MF : Comme vous dites, les rap­ports entre désir, pou­voir et inté­rêt sont plus com­plexes qu’on ne le croit d’ordinaire, et ce n’est pas for­cé­ment ceux qui exercent le pou­voir qui ont inté­rêt à l’exercer ; ceux qui ont inté­rêt à l’exercer ne l’exercent pas, et le désir du pou­voir joue entre le pou­voir et l’intérêt un jeu qui est encore sin­gu­lier. Il arrive que les masses, au moment du fas­cisme, dési­rent que cer­tains exercent le pou­voir, cer­tains qui ne se confondent pas avec elles pour­tant, puisque le pou­voir s’exercera sur elles et à leurs dépens, jusqu’à leur mort, leur sacri­fice, leur mas­sacre, et elles dési­rent pour­tant ce pou­voir, elles dési­rent que ce pou­voir soit exer­cé. Ce jeu du désir, du pou­voir et de l’intérêt est encore peu connu. Il a fal­lu long­temps pour savoir ce que c’était que l’exploitation. Et le désir, ç’a été et c’est encore une longue affaire. Il est pos­sible que main­te­nant les luttes qui se mènent, et puis ces théo­ries locales, régio­nales, dis­con­ti­nues qui sont en train de s’élaborer dans ces luttes et font abso­lu­ment corps avec elles, ce soit le début d’une décou­verte de la manière dont s’exerce le pouvoir.

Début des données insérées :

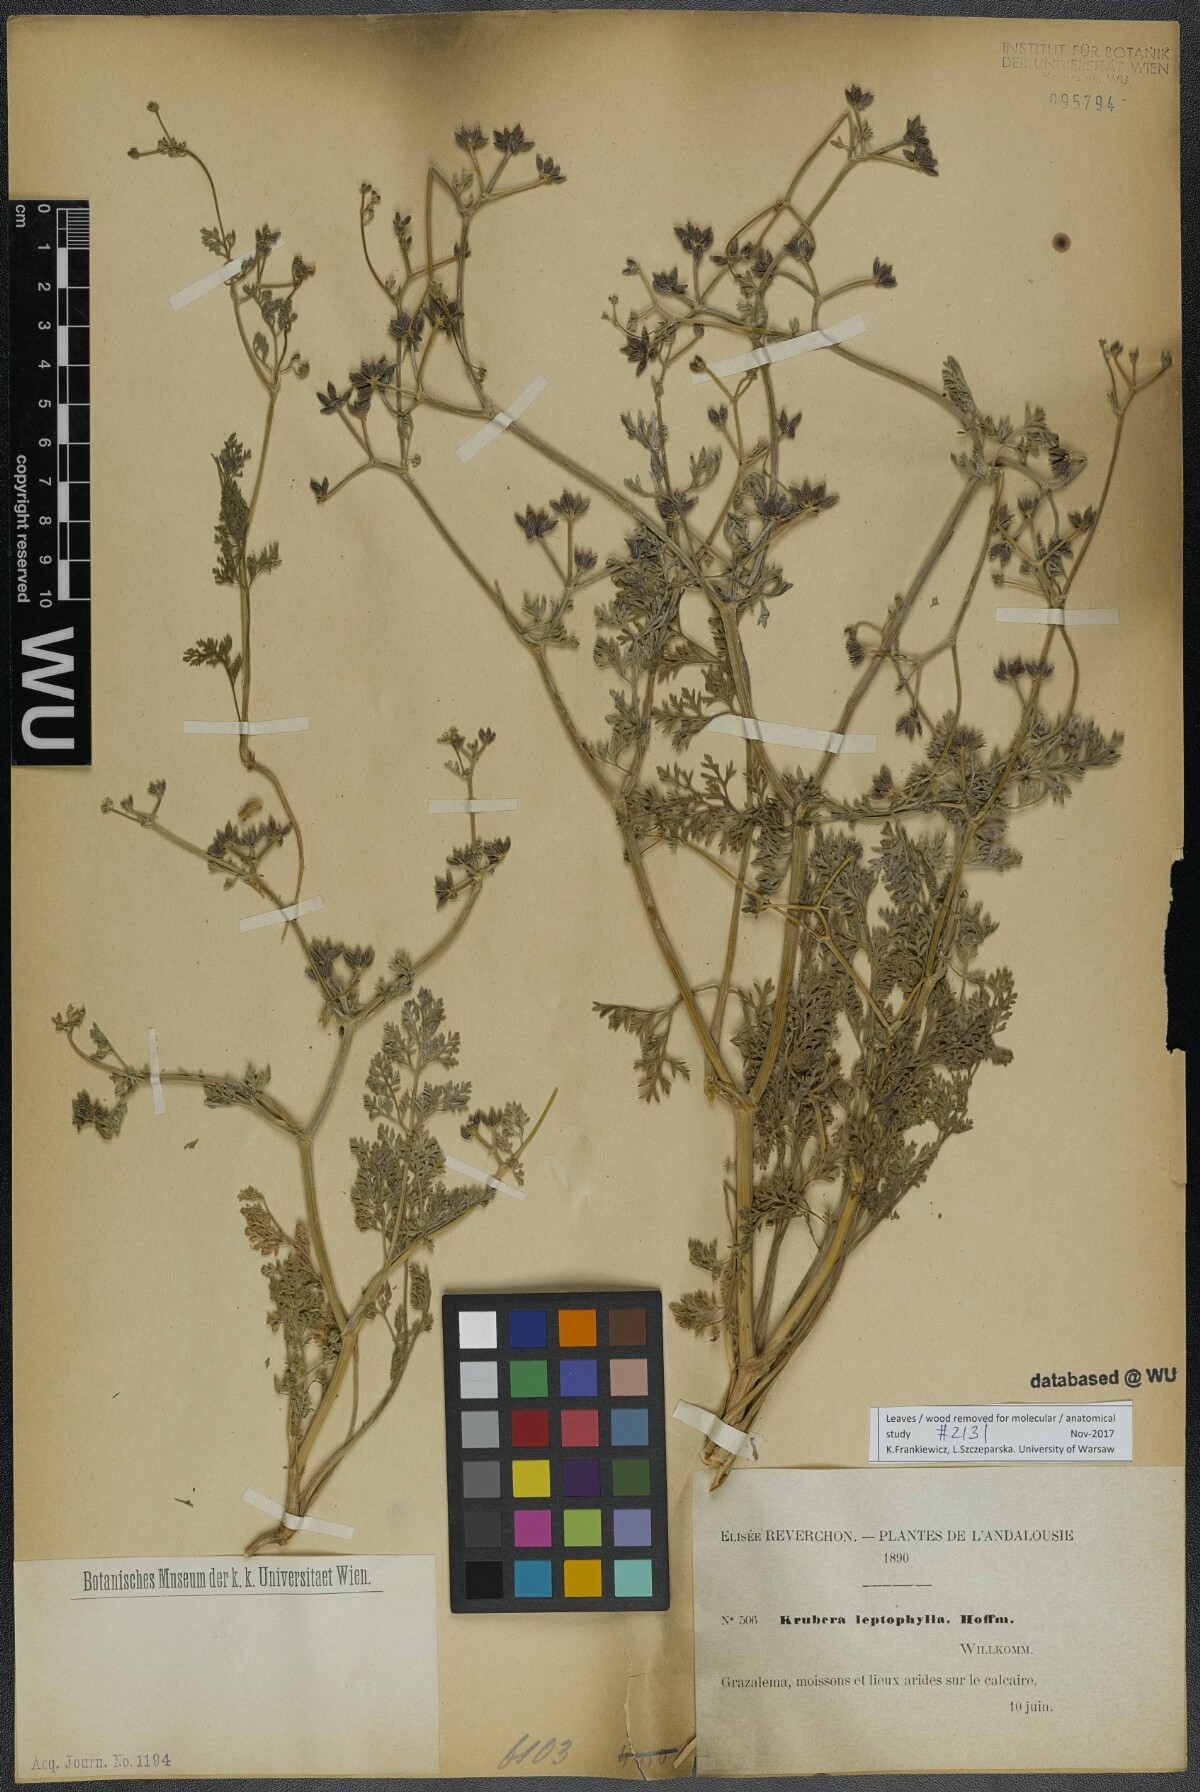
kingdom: Plantae
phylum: Tracheophyta
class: Magnoliopsida
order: Apiales
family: Apiaceae
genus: Krubera
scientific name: Krubera peregrina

GD : Alors, je reviens à la ques­tion : le mou­ve­ment révo­lu­tion­naire actuel est à mul­tiples foyers, et ce n’est pas fai­blesse et insuf­fi­sance, puisqu’une cer­taine tota­li­sa­tion appar­tient plu­tôt au pou­voir et à la réac­tion. Par exemple le Viêt-nam, c’est une for­mi­dable riposte locale. Mais com­ment conce­voir les réseaux, les liai­sons trans­ver­sales entre ces points actifs dis­con­ti­nus, d’un pays à un autre ou à l’intérieur d’un même pays ?

MF : Cette dis­con­ti­nui­té géo­gra­phique dont vous par­lez signi­fie peut-être ceci : du moment qu’on lutte contre l’exploitation, c’est le pro­lé­ta­riat qui non seule­ment mène la lutte, mais défi­nit les cibles, les méthodes, les lieux et les ins­tru­ments de lutte ; s’allier au pro­lé­ta­riat, c’est le rejoindre sur ses posi­tions, sur son idéo­lo­gie, c’est reprendre les motifs de son com­bat. C’est se fondre. Mais si c’est contre le pou­voir qu’on lutte, alors tous ceux sur qui s’exerce le pou­voir comme abus, tous ceux qui le recon­naissent comme into­lé­rable peuvent enga­ger la lutte là où ils se trouvent et à par­tir de leur acti­vi­té (ou pas­si­vi­té) propre. En enga­geant cette lutte qui est la leur, dont ils connaissent par­fai­te­ment la cible et dont ils peuvent déter­mi­ner la méthode, ils entrent dans le pro­ces­sus révo­lu­tion­naire. Comme alliés bien sûr du pro­lé­ta­riat, puisque, si le pou­voir s’exerce comme il s’exerce, c’est bien pour main­te­nir l’exploitation capi­ta­liste. Ils servent réel­le­ment la cause de la révo­lu­tion pro­lé­ta­rienne en lut­tant pré­ci­sé­ment là où l’oppression s’exerce sur eux. Les femmes, les pri­son­niers, les sol­dats du contin­gent, les malades dans les hôpi­taux, les homo­sexuels ont enta­mé en ce moment une lutte spé­ci­fique contre la forme par­ti­cu­lière de pou­voir, de contrainte, de contrôle qui s’exerce sur eux. De telles luttes font par­tie actuel­le­ment du mou­ve­ment révo­lu­tion­naire, à condi­tion qu’elles soient radi­cales, sans com­pro­mis ni réfor­misme, sans ten­ta­tive pour amé­na­ger le même pou­voir avec tout au plus un chan­ge­ment de titu­laire. Et ces mou­ve­ments sont liés au mou­ve­ment révo­lu­tion­naire du pro­lé­ta­riat lui-même dans la mesure où il a à com­battre tous les contrôles et contraintes qui recon­duisent par­tout le même pou­voir.
C’est-à-dire que la géné­ra­li­té de la lutte ne se fait cer­tai­ne­ment pas dans la forme de cette tota­li­sa­tion dont vous par­liez tout à l’heure, cette tota­li­sa­tion théo­rique, dans la forme de la « véri­té ». Ce qui fait la géné­ra­li­té de la lutte, c’est le sys­tème même du pou­voir, toutes les formes d’exercice et d’application du pouvoir.

GD : Et qu’on ne peut rien tou­cher à un point quel­conque d’application sans qu’on se trouve confron­té à cet ensemble dif­fus, que dès lors on est for­cé­ment ame­né à vou­loir faire sau­ter, à par­tir de la plus petite reven­di­ca­tion qui soit. Toute défense ou toute attaque révo­lu­tion­naire par­tielle rejoint de cette façon la lutte ouvrière.